Tag Archives: McCall’s 6438

Oops — “Facing” a mistake

My altered contour waistband for McCall’s 6438 is made of three pieces: the front, the back right (which extends to be an underlap) and the back left.

The waistband facing has the same three pieces; but because the two back pieces are asymmetrical, they are different from the waistband pieces.

After basting the skirt and skirt lining together at the waistband seam, I started pinning together the waistband pieces and the waistband facing pieces and made my frustrating discovery.

See these pattern pieces that look ready to go? Deceiving!

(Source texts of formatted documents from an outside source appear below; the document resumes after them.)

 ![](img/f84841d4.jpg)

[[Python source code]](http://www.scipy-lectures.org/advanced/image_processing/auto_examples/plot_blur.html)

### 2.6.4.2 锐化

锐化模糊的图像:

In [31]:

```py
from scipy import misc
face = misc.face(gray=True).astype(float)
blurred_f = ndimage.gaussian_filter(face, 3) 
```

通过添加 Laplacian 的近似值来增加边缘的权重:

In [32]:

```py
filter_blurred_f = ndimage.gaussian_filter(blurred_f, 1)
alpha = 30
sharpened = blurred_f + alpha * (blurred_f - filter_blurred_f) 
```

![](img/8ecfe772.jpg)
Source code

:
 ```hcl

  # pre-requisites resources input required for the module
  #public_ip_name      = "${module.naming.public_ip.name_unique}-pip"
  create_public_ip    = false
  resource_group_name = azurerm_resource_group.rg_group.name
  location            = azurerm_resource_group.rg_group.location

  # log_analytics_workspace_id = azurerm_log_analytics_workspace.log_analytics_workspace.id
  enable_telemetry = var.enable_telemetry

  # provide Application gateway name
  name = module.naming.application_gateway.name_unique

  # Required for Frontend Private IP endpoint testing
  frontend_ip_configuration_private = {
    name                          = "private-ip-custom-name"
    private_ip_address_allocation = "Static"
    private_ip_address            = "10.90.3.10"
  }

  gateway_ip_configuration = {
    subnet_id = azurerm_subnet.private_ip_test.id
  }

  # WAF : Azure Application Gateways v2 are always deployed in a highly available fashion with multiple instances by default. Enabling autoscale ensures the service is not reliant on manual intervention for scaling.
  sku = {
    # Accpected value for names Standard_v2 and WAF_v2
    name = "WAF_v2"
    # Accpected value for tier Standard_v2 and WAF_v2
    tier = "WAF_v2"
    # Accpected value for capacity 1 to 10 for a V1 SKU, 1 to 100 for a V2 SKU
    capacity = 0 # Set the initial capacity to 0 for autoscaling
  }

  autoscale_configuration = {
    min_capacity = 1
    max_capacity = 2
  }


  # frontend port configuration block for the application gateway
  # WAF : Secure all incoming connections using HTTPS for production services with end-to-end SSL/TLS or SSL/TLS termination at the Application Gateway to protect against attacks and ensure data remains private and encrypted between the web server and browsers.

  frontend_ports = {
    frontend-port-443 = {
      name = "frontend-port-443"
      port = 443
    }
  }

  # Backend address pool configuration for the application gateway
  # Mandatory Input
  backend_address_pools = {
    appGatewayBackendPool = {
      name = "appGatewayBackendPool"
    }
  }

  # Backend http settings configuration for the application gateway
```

I interfaced the facing pieces, not the waistband pieces. Gaaah! The front piece is symmetrical, so the waistband and facing are interchangeable, but the back pieces are screwed up.

I am mulling over my damage-control options for what is only a wearable muslin anyway:

  • Use as is and have the underlap extend from the left under the right piece. Then the skirt waistband would open the opposite way. If I ever wore it with a back-button blouse with a correct overlap, it would look stupid.
  • Use the interfaced pieces as the facing and the noninterfaced pieces as the waistband. But then I’m afraid the hand sewing of the facing wouldn’t come out as well and seam allowance ridges would be more obvious at the front of the waistband.
  • Interface the back waistband pieces and cut new back facings. But that is a waste of resources since it’s not absolutely necessary.

I’m glad I made this mistake on the wearable muslin, so I can be aware of this issue when working on the good fabric.

The question is: Which one of these solutions do I dislike the least?

Hmmm …

Aha! The process of writing and editing this post helped me think through this problem. My solution:

Use the interfaced front piece for the waistband. Attach it to the non-interfaced back pieces. For the facing, I can use the noninterfaced front piece attached to the interfaced back pieces. It solves most of my issues without using additional fabric or interfacing resources.

I definitely dislike this solution the least. It only took me two days to come up with it.

Gemini note (because sewing isn’t everything): After being on vacation and eating nothing but pricey and oversized restaurant food for a week, I just want to cook and bake every day!

An invisible zipper that’s actually … well … invisible

I hummed along so quickly during my afternoon of sewing today that instead of stopping before the invisible zipper installation (the better to steel myself for the battle), I continued right on through it.

Previously, I’ve had little luck with invisible zippers:

Zipper outside

The not-so-invisible zipper of my polka dot skirt. Sad, no?

But today was a breakthrough:

Can you see a zipper in that seam? Neither can I — whoo-hoo!

The trick was the ironing of the zipper before application. The directions that come with the zipper show a timid iron tip just crossing from the zipper tape over the teeth. That has never worked for me, so I gave up on the ironing and ended up with a very visible invisible zipper.

This time, however, I aggressively ironed that zipper tape and attached coils. Mashed the heck out of those suckers with my iron, in fact (at the proper synthetic setting, of course). The zipper tape flattened right out. I was a little concerned by how incredibly flat it was, but proceeded to attach the zipper, which was held to the fabric with Clover Wonder Clips. So much easier than pins!

This is the spot where I usually run into trouble. I have an invisible zipper foot, but the stitches would catch the coils. No more! The stitches glided right alongside. I was a little apprehensive when I tried to close the zipper, but it zipped up like a dream!

Yay! My first successful invisible zipper. Now I wish I hadn’t chickened out of getting the blue zipper. The zipper pull looked snazzy in that color, but I settled for a cream color in case I screwed it up again.

My self-drafted pockets also worked, and the length and fullness at the hem are looking promising. Just a few more hours of work are left on this wearable muslin. I’m sensing a success. Oh no! Did I type that out loud?

Gemini note (because sewing isn’t everything): We finished up my second-grader’s baseball season with the team party today. Such a fun season! Nice coaches, nice kids, nice families. We had a blast, made some friends, and my baby played in the AA All-Star Game. Love the opportunities the ‘burbs provide for my kids.